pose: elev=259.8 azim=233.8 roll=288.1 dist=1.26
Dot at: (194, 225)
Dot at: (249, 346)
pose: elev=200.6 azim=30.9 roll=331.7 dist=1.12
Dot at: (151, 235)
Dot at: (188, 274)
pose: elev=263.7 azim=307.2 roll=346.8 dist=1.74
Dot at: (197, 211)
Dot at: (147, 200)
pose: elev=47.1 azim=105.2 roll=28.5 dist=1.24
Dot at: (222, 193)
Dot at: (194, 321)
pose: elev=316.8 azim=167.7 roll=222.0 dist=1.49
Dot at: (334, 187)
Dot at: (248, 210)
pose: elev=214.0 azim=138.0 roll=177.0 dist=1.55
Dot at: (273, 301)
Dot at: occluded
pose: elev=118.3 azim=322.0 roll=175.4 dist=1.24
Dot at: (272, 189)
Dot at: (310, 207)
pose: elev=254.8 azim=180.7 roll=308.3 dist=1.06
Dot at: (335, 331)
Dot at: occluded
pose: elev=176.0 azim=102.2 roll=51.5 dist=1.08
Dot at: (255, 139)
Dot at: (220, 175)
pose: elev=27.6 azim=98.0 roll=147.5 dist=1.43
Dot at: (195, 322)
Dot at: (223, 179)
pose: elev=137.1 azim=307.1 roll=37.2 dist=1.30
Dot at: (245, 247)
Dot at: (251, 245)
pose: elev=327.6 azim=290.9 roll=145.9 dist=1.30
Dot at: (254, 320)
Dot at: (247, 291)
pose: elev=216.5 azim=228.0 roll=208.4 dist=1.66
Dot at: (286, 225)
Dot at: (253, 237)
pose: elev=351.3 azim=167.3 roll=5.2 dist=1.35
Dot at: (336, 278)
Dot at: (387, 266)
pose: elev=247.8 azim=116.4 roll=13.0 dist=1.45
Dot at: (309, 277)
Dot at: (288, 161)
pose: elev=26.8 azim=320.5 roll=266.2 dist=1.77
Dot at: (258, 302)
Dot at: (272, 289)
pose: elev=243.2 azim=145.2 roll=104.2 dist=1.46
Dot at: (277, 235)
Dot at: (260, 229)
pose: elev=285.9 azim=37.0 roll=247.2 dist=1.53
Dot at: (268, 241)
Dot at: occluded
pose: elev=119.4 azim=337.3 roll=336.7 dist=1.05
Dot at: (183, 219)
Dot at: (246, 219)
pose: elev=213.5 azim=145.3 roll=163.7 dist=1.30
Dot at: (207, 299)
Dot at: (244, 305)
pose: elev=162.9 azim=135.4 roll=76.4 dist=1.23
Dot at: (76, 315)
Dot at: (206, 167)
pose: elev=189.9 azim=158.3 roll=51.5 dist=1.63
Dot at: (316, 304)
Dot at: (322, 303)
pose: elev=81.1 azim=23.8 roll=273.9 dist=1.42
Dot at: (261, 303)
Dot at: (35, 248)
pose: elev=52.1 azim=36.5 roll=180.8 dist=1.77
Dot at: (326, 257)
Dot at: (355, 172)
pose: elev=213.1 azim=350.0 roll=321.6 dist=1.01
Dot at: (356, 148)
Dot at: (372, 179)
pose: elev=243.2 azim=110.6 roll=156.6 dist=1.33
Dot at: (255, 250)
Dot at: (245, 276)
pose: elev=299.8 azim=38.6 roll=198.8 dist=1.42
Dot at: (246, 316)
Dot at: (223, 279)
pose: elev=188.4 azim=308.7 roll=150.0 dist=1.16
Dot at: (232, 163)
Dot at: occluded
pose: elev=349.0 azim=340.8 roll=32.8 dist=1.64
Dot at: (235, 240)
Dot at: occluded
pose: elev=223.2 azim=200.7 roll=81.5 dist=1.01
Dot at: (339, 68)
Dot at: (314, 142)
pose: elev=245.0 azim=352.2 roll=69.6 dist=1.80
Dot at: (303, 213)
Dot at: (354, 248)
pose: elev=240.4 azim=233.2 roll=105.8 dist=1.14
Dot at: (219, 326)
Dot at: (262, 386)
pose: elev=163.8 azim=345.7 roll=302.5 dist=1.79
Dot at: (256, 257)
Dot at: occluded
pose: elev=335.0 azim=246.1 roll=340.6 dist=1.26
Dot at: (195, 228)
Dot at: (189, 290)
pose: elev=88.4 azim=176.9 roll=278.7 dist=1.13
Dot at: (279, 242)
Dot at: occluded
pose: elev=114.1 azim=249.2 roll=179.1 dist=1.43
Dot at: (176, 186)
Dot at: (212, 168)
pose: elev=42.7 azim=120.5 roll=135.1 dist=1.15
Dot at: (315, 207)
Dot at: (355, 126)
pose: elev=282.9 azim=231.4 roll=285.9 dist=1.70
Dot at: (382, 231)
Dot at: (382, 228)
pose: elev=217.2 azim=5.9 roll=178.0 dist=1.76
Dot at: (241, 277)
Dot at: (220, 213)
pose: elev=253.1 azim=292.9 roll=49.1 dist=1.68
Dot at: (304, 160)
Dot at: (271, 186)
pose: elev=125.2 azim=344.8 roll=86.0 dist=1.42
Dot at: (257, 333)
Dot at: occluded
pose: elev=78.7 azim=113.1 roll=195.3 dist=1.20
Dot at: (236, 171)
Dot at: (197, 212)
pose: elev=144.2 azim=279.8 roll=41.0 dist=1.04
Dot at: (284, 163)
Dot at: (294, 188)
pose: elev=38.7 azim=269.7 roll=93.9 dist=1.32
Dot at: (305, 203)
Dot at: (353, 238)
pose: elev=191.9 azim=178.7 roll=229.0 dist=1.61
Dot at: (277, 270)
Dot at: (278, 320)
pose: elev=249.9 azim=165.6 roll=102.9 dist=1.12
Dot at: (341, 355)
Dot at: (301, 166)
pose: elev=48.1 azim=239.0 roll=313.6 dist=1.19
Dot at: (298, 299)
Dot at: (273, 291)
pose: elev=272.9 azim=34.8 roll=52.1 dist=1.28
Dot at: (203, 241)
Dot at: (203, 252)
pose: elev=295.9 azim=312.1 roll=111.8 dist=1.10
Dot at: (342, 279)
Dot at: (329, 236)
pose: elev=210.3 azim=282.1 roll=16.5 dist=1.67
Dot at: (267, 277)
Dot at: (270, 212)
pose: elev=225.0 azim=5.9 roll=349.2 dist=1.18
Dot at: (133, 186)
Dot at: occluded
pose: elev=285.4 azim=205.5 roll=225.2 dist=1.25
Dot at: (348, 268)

══════

■ **Exercise**: Give back every line of the material, swapping each "pose" for "camera" and changing nothing else.

■ **Output of the task**:
camera: elev=259.8 azim=233.8 roll=288.1 dist=1.26
Dot at: (194, 225)
Dot at: (249, 346)
camera: elev=200.6 azim=30.9 roll=331.7 dist=1.12
Dot at: (151, 235)
Dot at: (188, 274)
camera: elev=263.7 azim=307.2 roll=346.8 dist=1.74
Dot at: (197, 211)
Dot at: (147, 200)
camera: elev=47.1 azim=105.2 roll=28.5 dist=1.24
Dot at: (222, 193)
Dot at: (194, 321)
camera: elev=316.8 azim=167.7 roll=222.0 dist=1.49
Dot at: (334, 187)
Dot at: (248, 210)
camera: elev=214.0 azim=138.0 roll=177.0 dist=1.55
Dot at: (273, 301)
Dot at: occluded
camera: elev=118.3 azim=322.0 roll=175.4 dist=1.24
Dot at: (272, 189)
Dot at: (310, 207)
camera: elev=254.8 azim=180.7 roll=308.3 dist=1.06
Dot at: (335, 331)
Dot at: occluded
camera: elev=176.0 azim=102.2 roll=51.5 dist=1.08
Dot at: (255, 139)
Dot at: (220, 175)
camera: elev=27.6 azim=98.0 roll=147.5 dist=1.43
Dot at: (195, 322)
Dot at: (223, 179)
camera: elev=137.1 azim=307.1 roll=37.2 dist=1.30
Dot at: (245, 247)
Dot at: (251, 245)
camera: elev=327.6 azim=290.9 roll=145.9 dist=1.30
Dot at: (254, 320)
Dot at: (247, 291)
camera: elev=216.5 azim=228.0 roll=208.4 dist=1.66
Dot at: (286, 225)
Dot at: (253, 237)
camera: elev=351.3 azim=167.3 roll=5.2 dist=1.35
Dot at: (336, 278)
Dot at: (387, 266)
camera: elev=247.8 azim=116.4 roll=13.0 dist=1.45
Dot at: (309, 277)
Dot at: (288, 161)
camera: elev=26.8 azim=320.5 roll=266.2 dist=1.77
Dot at: (258, 302)
Dot at: (272, 289)
camera: elev=243.2 azim=145.2 roll=104.2 dist=1.46
Dot at: (277, 235)
Dot at: (260, 229)
camera: elev=285.9 azim=37.0 roll=247.2 dist=1.53
Dot at: (268, 241)
Dot at: occluded
camera: elev=119.4 azim=337.3 roll=336.7 dist=1.05
Dot at: (183, 219)
Dot at: (246, 219)
camera: elev=213.5 azim=145.3 roll=163.7 dist=1.30
Dot at: (207, 299)
Dot at: (244, 305)
camera: elev=162.9 azim=135.4 roll=76.4 dist=1.23
Dot at: (76, 315)
Dot at: (206, 167)
camera: elev=189.9 azim=158.3 roll=51.5 dist=1.63
Dot at: (316, 304)
Dot at: (322, 303)
camera: elev=81.1 azim=23.8 roll=273.9 dist=1.42
Dot at: (261, 303)
Dot at: (35, 248)
camera: elev=52.1 azim=36.5 roll=180.8 dist=1.77
Dot at: (326, 257)
Dot at: (355, 172)
camera: elev=213.1 azim=350.0 roll=321.6 dist=1.01
Dot at: (356, 148)
Dot at: (372, 179)
camera: elev=243.2 azim=110.6 roll=156.6 dist=1.33
Dot at: (255, 250)
Dot at: (245, 276)
camera: elev=299.8 azim=38.6 roll=198.8 dist=1.42
Dot at: (246, 316)
Dot at: (223, 279)
camera: elev=188.4 azim=308.7 roll=150.0 dist=1.16
Dot at: (232, 163)
Dot at: occluded
camera: elev=349.0 azim=340.8 roll=32.8 dist=1.64
Dot at: (235, 240)
Dot at: occluded
camera: elev=223.2 azim=200.7 roll=81.5 dist=1.01
Dot at: (339, 68)
Dot at: (314, 142)
camera: elev=245.0 azim=352.2 roll=69.6 dist=1.80
Dot at: (303, 213)
Dot at: (354, 248)
camera: elev=240.4 azim=233.2 roll=105.8 dist=1.14
Dot at: (219, 326)
Dot at: (262, 386)
camera: elev=163.8 azim=345.7 roll=302.5 dist=1.79
Dot at: (256, 257)
Dot at: occluded
camera: elev=335.0 azim=246.1 roll=340.6 dist=1.26
Dot at: (195, 228)
Dot at: (189, 290)
camera: elev=88.4 azim=176.9 roll=278.7 dist=1.13
Dot at: (279, 242)
Dot at: occluded
camera: elev=114.1 azim=249.2 roll=179.1 dist=1.43
Dot at: (176, 186)
Dot at: (212, 168)
camera: elev=42.7 azim=120.5 roll=135.1 dist=1.15
Dot at: (315, 207)
Dot at: (355, 126)
camera: elev=282.9 azim=231.4 roll=285.9 dist=1.70
Dot at: (382, 231)
Dot at: (382, 228)
camera: elev=217.2 azim=5.9 roll=178.0 dist=1.76
Dot at: (241, 277)
Dot at: (220, 213)
camera: elev=253.1 azim=292.9 roll=49.1 dist=1.68
Dot at: (304, 160)
Dot at: (271, 186)
camera: elev=125.2 azim=344.8 roll=86.0 dist=1.42
Dot at: (257, 333)
Dot at: occluded
camera: elev=78.7 azim=113.1 roll=195.3 dist=1.20
Dot at: (236, 171)
Dot at: (197, 212)
camera: elev=144.2 azim=279.8 roll=41.0 dist=1.04
Dot at: (284, 163)
Dot at: (294, 188)
camera: elev=38.7 azim=269.7 roll=93.9 dist=1.32
Dot at: (305, 203)
Dot at: (353, 238)
camera: elev=191.9 azim=178.7 roll=229.0 dist=1.61
Dot at: (277, 270)
Dot at: (278, 320)
camera: elev=249.9 azim=165.6 roll=102.9 dist=1.12
Dot at: (341, 355)
Dot at: (301, 166)
camera: elev=48.1 azim=239.0 roll=313.6 dist=1.19
Dot at: (298, 299)
Dot at: (273, 291)
camera: elev=272.9 azim=34.8 roll=52.1 dist=1.28
Dot at: (203, 241)
Dot at: (203, 252)
camera: elev=295.9 azim=312.1 roll=111.8 dist=1.10
Dot at: (342, 279)
Dot at: (329, 236)
camera: elev=210.3 azim=282.1 roll=16.5 dist=1.67
Dot at: (267, 277)
Dot at: (270, 212)
camera: elev=225.0 azim=5.9 roll=349.2 dist=1.18
Dot at: (133, 186)
Dot at: occluded
camera: elev=285.4 azim=205.5 roll=225.2 dist=1.25
Dot at: (348, 268)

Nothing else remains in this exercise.